All datafiles mentioned below can be found on Zenodo: https://doi.org/10.5281/zenodo.5703146

Scripts

Data download to google drive

  1. Download RGB data for lakes and nearby channels: [https://code.earthengine.google.com/66cc087785402ba82d27d49c648a3808]
  2. Download lake ice data [https://code.earthengine.google.com/11757ed73298fa104aed9c5d5b86f5b6] - by Xiao Yang
  3. Download of April 2015 and April 2017 lake elevations from ArcticDEM [https://code.earthengine.google.com/73182eaa7b7bf0aa15959dba44bde194]

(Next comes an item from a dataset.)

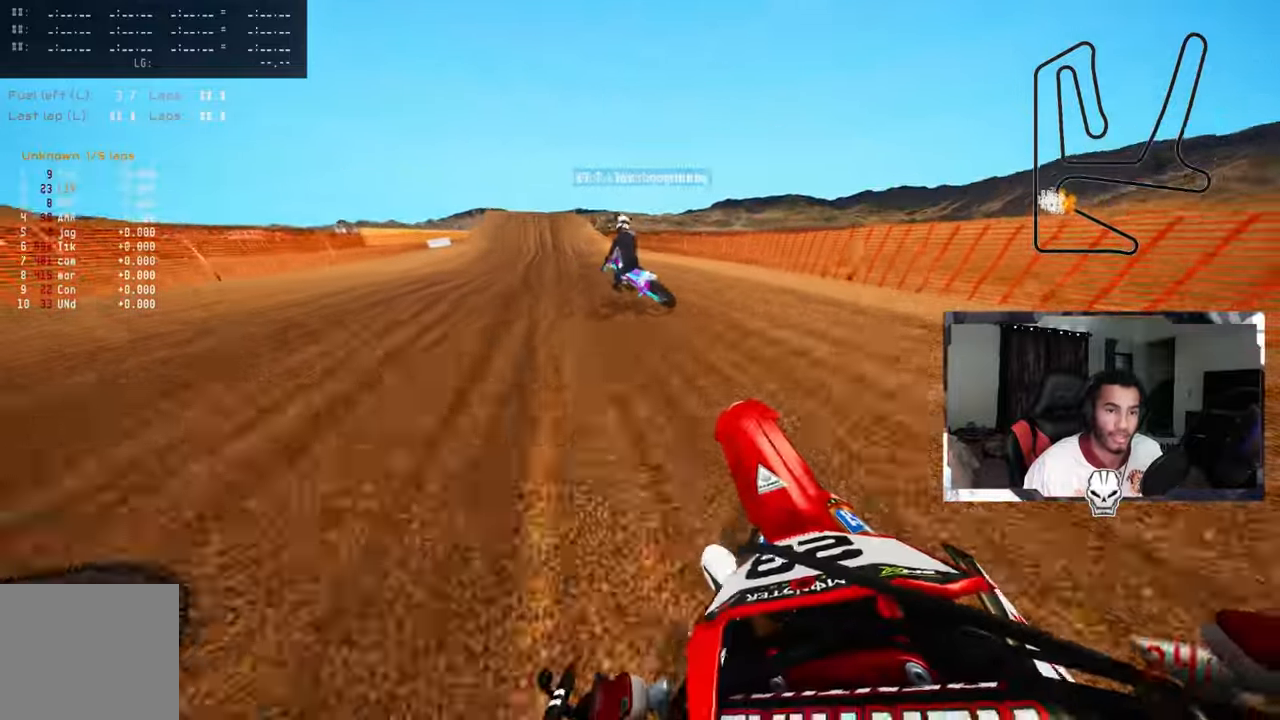
{"buttons": ["R2"], "left_stick": "up-left", "right_stick": "up-right", "events": [[67, "CROSS", "up"]]}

Pre-processing -- input and output files are included in data repository

  • Delta lake ice.Rmd - By Xiao Yang, some edits by Wayana Dolan
    • description: Using downloaded ice fraction data to model 20-year lake ice phenology
    • inputs:
      • lakeCoverFraction_1b786b4795b34fa035d55c102cc305e7.csv: Output from step 2 of data download.
    • outputs:
      • lake_ice_modeled_duration_colville_delta_20210304.RData: Modeled lake ice phenology from Landsat
      • NumberOfObsTrans_20210304.RData: number of ice observations from Landsat for each lake within both the breakup and freeze-up periods

Main data processing -- all input files are included in the data repository as are all output files, excluding figure pdfs.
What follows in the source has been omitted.